(Task to carry out)
This exercise calls for an exact transcription. Set down every record below.

========================

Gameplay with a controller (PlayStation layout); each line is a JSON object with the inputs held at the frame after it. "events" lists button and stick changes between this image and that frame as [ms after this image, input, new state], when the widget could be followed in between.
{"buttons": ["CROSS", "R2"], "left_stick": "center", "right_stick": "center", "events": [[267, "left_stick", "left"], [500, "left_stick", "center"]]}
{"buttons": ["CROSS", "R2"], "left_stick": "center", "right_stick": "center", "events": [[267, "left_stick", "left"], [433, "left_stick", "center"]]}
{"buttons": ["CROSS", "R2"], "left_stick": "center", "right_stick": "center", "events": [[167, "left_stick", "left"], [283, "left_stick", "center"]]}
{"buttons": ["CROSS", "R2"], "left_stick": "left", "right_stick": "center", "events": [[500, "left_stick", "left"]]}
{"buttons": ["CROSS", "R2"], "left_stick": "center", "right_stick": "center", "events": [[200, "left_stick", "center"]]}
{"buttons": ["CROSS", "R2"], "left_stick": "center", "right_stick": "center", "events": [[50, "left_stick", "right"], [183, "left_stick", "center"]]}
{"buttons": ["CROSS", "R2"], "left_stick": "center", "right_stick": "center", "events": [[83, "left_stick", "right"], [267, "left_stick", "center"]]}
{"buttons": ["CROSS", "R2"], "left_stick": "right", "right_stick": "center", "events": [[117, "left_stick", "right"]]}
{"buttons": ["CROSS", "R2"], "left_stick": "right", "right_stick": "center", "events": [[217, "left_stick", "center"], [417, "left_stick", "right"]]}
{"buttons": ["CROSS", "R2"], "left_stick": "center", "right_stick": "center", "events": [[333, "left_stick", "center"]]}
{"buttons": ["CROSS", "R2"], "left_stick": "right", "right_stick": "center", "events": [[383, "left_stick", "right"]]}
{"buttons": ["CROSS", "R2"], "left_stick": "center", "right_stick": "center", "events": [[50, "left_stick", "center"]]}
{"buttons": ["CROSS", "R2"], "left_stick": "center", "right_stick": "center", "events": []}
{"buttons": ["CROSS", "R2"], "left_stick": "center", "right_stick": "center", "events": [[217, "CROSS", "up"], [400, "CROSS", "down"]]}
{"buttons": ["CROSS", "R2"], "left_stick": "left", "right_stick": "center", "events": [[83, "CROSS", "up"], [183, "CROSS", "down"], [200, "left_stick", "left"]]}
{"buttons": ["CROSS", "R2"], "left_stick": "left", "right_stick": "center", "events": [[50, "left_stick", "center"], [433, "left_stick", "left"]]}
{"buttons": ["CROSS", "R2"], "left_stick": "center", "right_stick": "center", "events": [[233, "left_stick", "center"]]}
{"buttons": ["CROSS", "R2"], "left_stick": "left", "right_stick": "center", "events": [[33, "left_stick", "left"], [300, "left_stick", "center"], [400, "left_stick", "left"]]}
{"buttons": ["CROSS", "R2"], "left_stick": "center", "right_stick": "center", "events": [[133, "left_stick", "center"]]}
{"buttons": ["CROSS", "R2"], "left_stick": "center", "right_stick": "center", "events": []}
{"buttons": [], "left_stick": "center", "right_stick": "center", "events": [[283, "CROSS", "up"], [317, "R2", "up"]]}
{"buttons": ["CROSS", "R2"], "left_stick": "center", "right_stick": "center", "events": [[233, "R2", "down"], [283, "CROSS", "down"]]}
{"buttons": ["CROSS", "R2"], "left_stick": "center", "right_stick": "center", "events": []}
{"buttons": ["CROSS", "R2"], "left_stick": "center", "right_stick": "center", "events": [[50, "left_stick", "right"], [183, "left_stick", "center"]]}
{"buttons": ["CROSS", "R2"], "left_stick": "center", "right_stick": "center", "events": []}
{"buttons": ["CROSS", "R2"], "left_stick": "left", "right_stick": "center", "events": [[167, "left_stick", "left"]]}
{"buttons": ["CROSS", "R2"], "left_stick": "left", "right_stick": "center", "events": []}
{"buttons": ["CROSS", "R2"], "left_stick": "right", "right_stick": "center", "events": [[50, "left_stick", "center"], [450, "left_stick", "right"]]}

========================

(Response)
Gameplay with a controller (PlayStation layout); each line is a JSON object with the inputs held at the frame after it. "events" lists button and stick changes between this image and that frame as [ms after this image, input, new state], when the widget could be followed in between.
{"buttons": ["CROSS", "R2"], "left_stick": "center", "right_stick": "center", "events": [[267, "left_stick", "left"], [500, "left_stick", "center"]]}
{"buttons": ["CROSS", "R2"], "left_stick": "center", "right_stick": "center", "events": [[267, "left_stick", "left"], [433, "left_stick", "center"]]}
{"buttons": ["CROSS", "R2"], "left_stick": "center", "right_stick": "center", "events": [[167, "left_stick", "left"], [283, "left_stick", "center"]]}
{"buttons": ["CROSS", "R2"], "left_stick": "left", "right_stick": "center", "events": [[500, "left_stick", "left"]]}
{"buttons": ["CROSS", "R2"], "left_stick": "center", "right_stick": "center", "events": [[200, "left_stick", "center"]]}
{"buttons": ["CROSS", "R2"], "left_stick": "center", "right_stick": "center", "events": [[50, "left_stick", "right"], [183, "left_stick", "center"]]}
{"buttons": ["CROSS", "R2"], "left_stick": "center", "right_stick": "center", "events": [[83, "left_stick", "right"], [267, "left_stick", "center"]]}
{"buttons": ["CROSS", "R2"], "left_stick": "right", "right_stick": "center", "events": [[117, "left_stick", "right"]]}
{"buttons": ["CROSS", "R2"], "left_stick": "right", "right_stick": "center", "events": [[217, "left_stick", "center"], [417, "left_stick", "right"]]}
{"buttons": ["CROSS", "R2"], "left_stick": "center", "right_stick": "center", "events": [[333, "left_stick", "center"]]}
{"buttons": ["CROSS", "R2"], "left_stick": "right", "right_stick": "center", "events": [[383, "left_stick", "right"]]}
{"buttons": ["CROSS", "R2"], "left_stick": "center", "right_stick": "center", "events": [[50, "left_stick", "center"]]}
{"buttons": ["CROSS", "R2"], "left_stick": "center", "right_stick": "center", "events": []}
{"buttons": ["CROSS", "R2"], "left_stick": "center", "right_stick": "center", "events": [[217, "CROSS", "up"], [400, "CROSS", "down"]]}
{"buttons": ["CROSS", "R2"], "left_stick": "left", "right_stick": "center", "events": [[83, "CROSS", "up"], [183, "CROSS", "down"], [200, "left_stick", "left"]]}
{"buttons": ["CROSS", "R2"], "left_stick": "left", "right_stick": "center", "events": [[50, "left_stick", "center"], [433, "left_stick", "left"]]}
{"buttons": ["CROSS", "R2"], "left_stick": "center", "right_stick": "center", "events": [[233, "left_stick", "center"]]}
{"buttons": ["CROSS", "R2"], "left_stick": "left", "right_stick": "center", "events": [[33, "left_stick", "left"], [300, "left_stick", "center"], [400, "left_stick", "left"]]}
{"buttons": ["CROSS", "R2"], "left_stick": "center", "right_stick": "center", "events": [[133, "left_stick", "center"]]}
{"buttons": ["CROSS", "R2"], "left_stick": "center", "right_stick": "center", "events": []}
{"buttons": [], "left_stick": "center", "right_stick": "center", "events": [[283, "CROSS", "up"], [317, "R2", "up"]]}
{"buttons": ["CROSS", "R2"], "left_stick": "center", "right_stick": "center", "events": [[233, "R2", "down"], [283, "CROSS", "down"]]}
{"buttons": ["CROSS", "R2"], "left_stick": "center", "right_stick": "center", "events": []}
{"buttons": ["CROSS", "R2"], "left_stick": "center", "right_stick": "center", "events": [[50, "left_stick", "right"], [183, "left_stick", "center"]]}
{"buttons": ["CROSS", "R2"], "left_stick": "center", "right_stick": "center", "events": []}
{"buttons": ["CROSS", "R2"], "left_stick": "left", "right_stick": "center", "events": [[167, "left_stick", "left"]]}
{"buttons": ["CROSS", "R2"], "left_stick": "left", "right_stick": "center", "events": []}
{"buttons": ["CROSS", "R2"], "left_stick": "right", "right_stick": "center", "events": [[50, "left_stick", "center"], [450, "left_stick", "right"]]}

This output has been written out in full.